### Data excerpt
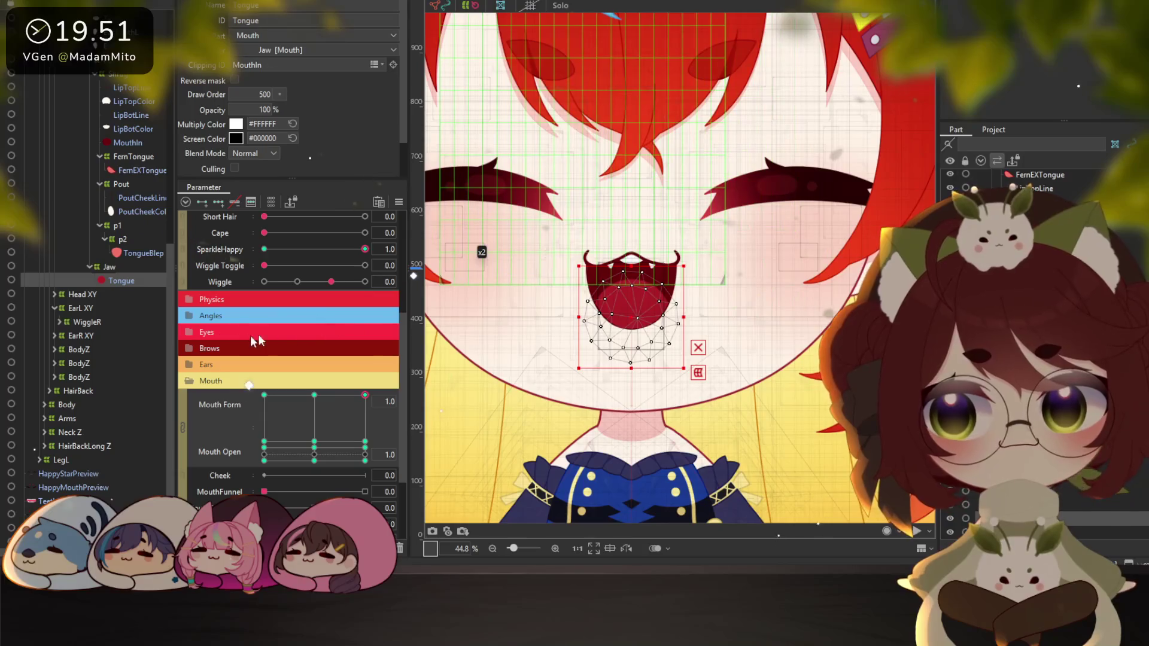
# Undo the tongue changes back to its smaller size, keeping SparkleHappy 1, and reopen Physics Settings
pyautogui.click(362, 407)
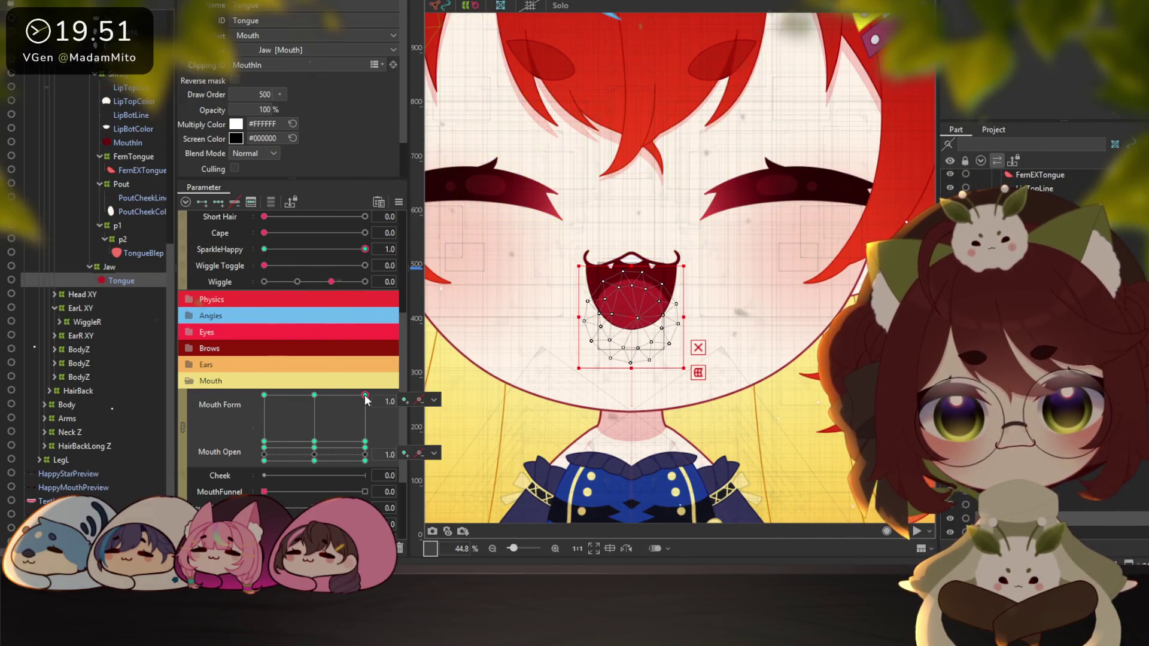
pyautogui.moveTo(634, 315); pyautogui.dragTo(637, 334)
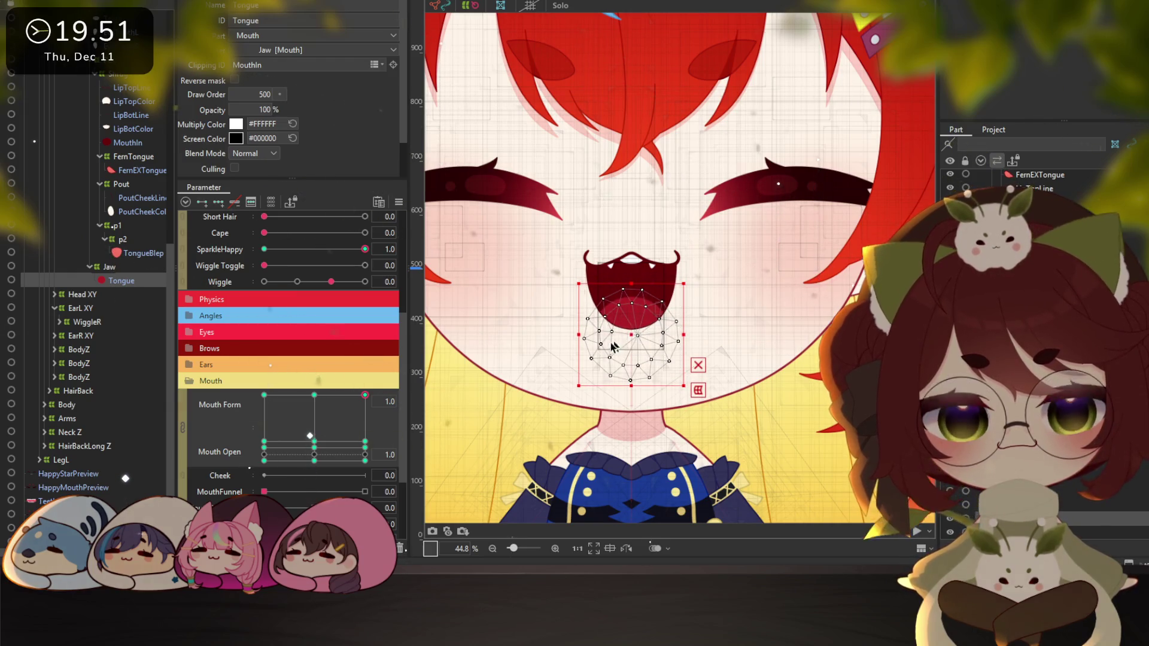
pyautogui.press('ctrl+z')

### Brief
Every line of the material that includes the word "pyautogui" needs to be copied.

### Answer box
pyautogui.click(362, 407)
pyautogui.moveTo(634, 315); pyautogui.dragTo(637, 334)
pyautogui.press('ctrl+z')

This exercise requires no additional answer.